The video presented below (and the transcript) is from a talk I gave for the Streaming Video Alliance entitled The Nine Events that Shook the Codec World on March 30, 2023. During the talk, I discussed the events occurring over the previous 12-18 months that impacted codec deployment and utility.
Not surprisingly, number 1 was Google Chrome starting to play HEVC. Number 8 was Meta announcing their own ASIC -based transcoder. Given that both Google and Meta are now using ASICs in their encoding workflows, it was an important signal that ASICs were now the preferred technology for high-volume streaming.
In this excerpt from the presentation, I discuss the history of ASIC-based encoding from the MPEG-2 days of satellite and cable TV to current-day deployments in cloud gaming and other high-volume live interactive video services. Spend about 4 minutes reading the transcript or watching the video and you’ll understand why ASICs have become the preferred technology for high-volume transcoding.
Here’s the transcript; the video is below. I will say that I heavily edited the transcript to remove the ums, ahs, and other miscues in the transcript.
Historically, you can look at ASIC usage in three phases. Back when digital video was primarily deployed on satellite and cable TV in a MPEG-2 format, almost all encoders were ASIC-based. And that was because the CPUs at the time weren’t powerful enough to produce MPEG-2 in real-time.
Then starting in around 2012 or so and ending around 2018, video processing started moving to the cloud. CPUs were powerful enough to support real-time encoding or transcoding of H.264, and ASIC usage decreased significantly.
Then starting in around 2012 or so, and ending around 2018, video processing started moving to the cloud. CPUs were powerful enough to support real-time encoding or transcoding of H.264, and ASIC usage decreased significantly.
At the time, I was writing for Streaming Media Magazine, Elemental came out and in 2012 or 2013, they really hyped the fact that they had compression-centric hardware appliances for encoding. Later on, discussing the same hardware, they transitioned to what they called software-defined video processing. And that’s how they got bought by AWS. AWS now does most of the encoding with Elemental products with their own Graviton CPUs.
ASICs - the latest phase
Now the latest phase. We’re seeing a lot of high-volume interactive use like gambling, auctions, high-volume UGC and other live videos, and cloud gaming.
Codecs are also getting more complex. As we move from H.264 to HEVC to AV1 and soon to VVC and perhaps LCEVC and EVC, GPUs and CPUs can’t keep up.
At the same time, power consumption and density are becoming critical factors.

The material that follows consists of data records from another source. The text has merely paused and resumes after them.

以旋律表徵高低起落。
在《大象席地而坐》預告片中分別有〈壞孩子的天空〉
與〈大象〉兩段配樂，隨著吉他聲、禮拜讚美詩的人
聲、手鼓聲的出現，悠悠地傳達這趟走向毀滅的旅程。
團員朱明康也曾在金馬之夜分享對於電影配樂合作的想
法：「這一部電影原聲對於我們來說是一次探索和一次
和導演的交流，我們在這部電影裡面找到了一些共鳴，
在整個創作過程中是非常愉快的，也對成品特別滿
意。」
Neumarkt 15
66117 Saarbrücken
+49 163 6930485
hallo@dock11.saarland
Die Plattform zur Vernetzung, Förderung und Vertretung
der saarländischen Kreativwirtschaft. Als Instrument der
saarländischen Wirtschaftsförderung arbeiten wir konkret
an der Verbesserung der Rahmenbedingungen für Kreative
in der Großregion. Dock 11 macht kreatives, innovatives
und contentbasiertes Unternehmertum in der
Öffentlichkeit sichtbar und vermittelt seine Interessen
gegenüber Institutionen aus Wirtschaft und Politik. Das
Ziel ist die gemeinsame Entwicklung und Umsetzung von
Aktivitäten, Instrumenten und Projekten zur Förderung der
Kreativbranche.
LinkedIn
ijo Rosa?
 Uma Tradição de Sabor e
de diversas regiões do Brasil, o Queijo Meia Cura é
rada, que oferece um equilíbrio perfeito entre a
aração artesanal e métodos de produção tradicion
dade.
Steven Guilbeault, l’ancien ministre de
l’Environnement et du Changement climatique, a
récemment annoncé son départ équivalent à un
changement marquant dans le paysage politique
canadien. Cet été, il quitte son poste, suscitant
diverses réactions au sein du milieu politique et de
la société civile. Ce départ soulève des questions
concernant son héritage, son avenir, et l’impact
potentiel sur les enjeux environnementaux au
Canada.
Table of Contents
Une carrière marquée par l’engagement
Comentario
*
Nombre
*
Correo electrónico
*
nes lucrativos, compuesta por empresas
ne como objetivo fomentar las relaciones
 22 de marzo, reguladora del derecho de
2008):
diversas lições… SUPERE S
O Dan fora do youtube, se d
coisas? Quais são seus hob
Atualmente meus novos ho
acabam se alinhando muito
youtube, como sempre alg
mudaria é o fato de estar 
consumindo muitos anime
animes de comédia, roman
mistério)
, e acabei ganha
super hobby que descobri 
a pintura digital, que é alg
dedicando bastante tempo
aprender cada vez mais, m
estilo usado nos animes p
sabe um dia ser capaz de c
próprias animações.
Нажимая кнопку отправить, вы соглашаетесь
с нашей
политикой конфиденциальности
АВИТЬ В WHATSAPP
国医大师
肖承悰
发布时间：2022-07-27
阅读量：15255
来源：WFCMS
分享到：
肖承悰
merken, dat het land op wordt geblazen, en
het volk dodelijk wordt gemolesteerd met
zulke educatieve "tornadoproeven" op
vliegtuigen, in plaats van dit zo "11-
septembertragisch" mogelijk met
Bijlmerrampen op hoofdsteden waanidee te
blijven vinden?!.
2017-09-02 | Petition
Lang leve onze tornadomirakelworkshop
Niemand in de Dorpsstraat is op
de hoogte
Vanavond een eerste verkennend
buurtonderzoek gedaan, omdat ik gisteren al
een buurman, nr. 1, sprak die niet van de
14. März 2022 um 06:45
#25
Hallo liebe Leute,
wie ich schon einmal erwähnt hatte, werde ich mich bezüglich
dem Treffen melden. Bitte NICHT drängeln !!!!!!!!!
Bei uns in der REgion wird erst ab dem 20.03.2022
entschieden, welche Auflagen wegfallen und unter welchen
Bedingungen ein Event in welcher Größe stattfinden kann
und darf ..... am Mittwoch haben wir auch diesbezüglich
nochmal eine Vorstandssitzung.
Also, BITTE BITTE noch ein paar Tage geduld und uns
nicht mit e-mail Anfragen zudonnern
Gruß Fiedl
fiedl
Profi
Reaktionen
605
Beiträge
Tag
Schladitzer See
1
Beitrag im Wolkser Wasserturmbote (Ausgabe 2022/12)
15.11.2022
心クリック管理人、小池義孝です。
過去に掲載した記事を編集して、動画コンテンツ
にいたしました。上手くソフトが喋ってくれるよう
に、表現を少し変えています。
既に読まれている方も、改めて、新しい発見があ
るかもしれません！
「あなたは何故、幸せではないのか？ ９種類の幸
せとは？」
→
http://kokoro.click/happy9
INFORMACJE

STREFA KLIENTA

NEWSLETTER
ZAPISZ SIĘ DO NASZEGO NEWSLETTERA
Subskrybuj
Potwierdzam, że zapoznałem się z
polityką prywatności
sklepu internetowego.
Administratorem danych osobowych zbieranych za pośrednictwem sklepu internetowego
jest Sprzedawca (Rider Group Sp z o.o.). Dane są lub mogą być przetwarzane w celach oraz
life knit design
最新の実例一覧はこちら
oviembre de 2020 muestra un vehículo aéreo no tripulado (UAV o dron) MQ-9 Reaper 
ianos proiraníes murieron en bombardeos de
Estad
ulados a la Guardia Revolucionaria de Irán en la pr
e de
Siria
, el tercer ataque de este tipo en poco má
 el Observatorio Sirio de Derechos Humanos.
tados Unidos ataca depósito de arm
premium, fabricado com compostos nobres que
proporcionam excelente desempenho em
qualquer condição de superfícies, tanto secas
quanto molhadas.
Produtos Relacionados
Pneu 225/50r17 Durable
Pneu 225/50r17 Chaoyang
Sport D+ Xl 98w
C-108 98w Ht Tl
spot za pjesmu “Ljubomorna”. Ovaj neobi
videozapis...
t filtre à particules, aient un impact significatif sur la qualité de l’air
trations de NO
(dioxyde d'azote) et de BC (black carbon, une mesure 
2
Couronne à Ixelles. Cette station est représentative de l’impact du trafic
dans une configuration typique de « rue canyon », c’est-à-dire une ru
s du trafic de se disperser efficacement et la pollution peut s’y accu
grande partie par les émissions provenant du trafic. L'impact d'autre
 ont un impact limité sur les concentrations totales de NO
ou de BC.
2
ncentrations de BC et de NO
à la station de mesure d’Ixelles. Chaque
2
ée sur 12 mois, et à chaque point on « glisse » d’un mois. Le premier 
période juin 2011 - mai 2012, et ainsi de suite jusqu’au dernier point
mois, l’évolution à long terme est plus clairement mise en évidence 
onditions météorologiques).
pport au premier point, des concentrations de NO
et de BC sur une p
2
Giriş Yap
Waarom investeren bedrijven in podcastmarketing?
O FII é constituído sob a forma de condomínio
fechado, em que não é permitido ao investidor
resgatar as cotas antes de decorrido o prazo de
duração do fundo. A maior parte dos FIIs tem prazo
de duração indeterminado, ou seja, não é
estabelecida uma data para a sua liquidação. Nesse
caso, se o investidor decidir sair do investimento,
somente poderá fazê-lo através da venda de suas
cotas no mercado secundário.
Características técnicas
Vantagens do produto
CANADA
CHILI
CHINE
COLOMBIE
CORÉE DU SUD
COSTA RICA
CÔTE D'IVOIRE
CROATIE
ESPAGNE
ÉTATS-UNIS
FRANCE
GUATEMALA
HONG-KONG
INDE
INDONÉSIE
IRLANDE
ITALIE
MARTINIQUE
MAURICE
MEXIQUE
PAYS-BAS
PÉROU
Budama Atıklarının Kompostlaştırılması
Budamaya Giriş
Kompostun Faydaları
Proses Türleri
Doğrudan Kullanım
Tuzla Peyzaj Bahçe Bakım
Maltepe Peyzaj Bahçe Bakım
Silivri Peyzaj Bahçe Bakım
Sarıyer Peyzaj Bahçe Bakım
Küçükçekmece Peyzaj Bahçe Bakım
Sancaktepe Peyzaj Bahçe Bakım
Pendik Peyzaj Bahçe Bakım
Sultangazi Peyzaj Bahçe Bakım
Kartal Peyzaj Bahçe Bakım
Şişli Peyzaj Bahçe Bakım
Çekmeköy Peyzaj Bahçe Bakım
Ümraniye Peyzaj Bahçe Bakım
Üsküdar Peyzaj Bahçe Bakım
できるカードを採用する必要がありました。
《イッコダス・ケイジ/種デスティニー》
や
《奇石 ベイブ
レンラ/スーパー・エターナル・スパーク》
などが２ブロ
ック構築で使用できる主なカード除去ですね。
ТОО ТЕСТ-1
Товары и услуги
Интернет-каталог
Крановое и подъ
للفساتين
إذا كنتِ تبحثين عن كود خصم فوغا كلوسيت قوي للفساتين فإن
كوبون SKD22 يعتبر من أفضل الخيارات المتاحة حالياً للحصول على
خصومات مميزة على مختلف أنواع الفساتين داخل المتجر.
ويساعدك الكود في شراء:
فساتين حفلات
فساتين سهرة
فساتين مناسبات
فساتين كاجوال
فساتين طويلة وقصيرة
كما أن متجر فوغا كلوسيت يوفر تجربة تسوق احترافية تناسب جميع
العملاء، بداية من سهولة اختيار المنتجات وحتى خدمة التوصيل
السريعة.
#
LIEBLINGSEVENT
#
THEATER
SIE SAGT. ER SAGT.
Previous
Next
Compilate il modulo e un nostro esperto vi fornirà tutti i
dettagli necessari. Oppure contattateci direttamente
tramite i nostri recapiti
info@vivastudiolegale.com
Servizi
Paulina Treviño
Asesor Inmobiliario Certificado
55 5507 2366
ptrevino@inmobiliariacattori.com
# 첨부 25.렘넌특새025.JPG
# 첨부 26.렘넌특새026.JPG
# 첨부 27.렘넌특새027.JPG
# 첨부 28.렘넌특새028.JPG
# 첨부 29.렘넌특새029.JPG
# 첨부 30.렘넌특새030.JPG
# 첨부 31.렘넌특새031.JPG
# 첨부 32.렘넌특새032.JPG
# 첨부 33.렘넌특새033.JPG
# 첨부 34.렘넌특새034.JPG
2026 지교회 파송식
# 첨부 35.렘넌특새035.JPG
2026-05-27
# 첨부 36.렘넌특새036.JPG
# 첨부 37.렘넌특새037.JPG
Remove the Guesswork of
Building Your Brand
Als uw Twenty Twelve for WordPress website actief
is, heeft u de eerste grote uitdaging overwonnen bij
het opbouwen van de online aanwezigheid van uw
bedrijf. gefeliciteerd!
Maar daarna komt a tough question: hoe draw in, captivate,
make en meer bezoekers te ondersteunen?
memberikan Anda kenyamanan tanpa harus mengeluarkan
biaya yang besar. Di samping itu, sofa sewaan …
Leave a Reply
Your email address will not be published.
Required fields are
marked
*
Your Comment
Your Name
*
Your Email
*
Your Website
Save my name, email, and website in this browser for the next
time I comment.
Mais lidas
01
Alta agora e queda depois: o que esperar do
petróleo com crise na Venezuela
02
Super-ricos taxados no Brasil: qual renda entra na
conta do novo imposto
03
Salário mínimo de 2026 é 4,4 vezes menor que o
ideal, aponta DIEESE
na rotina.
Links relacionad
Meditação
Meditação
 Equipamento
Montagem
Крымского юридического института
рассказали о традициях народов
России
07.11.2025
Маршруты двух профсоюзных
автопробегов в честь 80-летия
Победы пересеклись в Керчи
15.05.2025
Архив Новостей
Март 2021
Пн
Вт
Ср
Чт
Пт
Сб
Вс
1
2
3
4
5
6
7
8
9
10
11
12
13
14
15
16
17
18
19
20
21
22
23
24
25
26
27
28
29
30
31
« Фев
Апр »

Everybody’s talking about cost of power, and power consumption in data centers, and using CPUs and GPUs is just very, very inefficient.
And this is where ASICs emerge as the best solution on a cost-per-stream, watts-per-stream, and density basis. Density means how many streams we can output from a single server.
And we saw this, “Google Replaces Millions of Intel’s CPUs With Its Own Homegrown Chips.” Those homegrown chips were encoding ASICs. And then we saw Meta.
ASICs - significance.
These deployments legitimize encoding ASICs as the preferred technology for high-volume transcoding, implicitly and explicitly.
“There are two types of companies in the video business. Those using Video Processing ASICs in their workflows, and those that will”.
– David Ronca
I say explicitly because of the following comments made by David Ronca, who was director of video encoding at Netflix and then moved to Meta, two or three years ago. Announcing Meta’s new ASIC, he said, “There are two types of companies in the video business. Those using Video Processing ASICs in their workflows, and those that will be.”
Usage by Google and Facebook, Meta, gives ASICs a lot more credibility than what you get from me saying it, as obviously, NETINT makes encoding ASICs. And these legitimize our technology. The technologies themselves are different. Meta made their own chips. Google made their own chips. We have our own chips. But the whole technology is legitimized by the usage of these premiere services.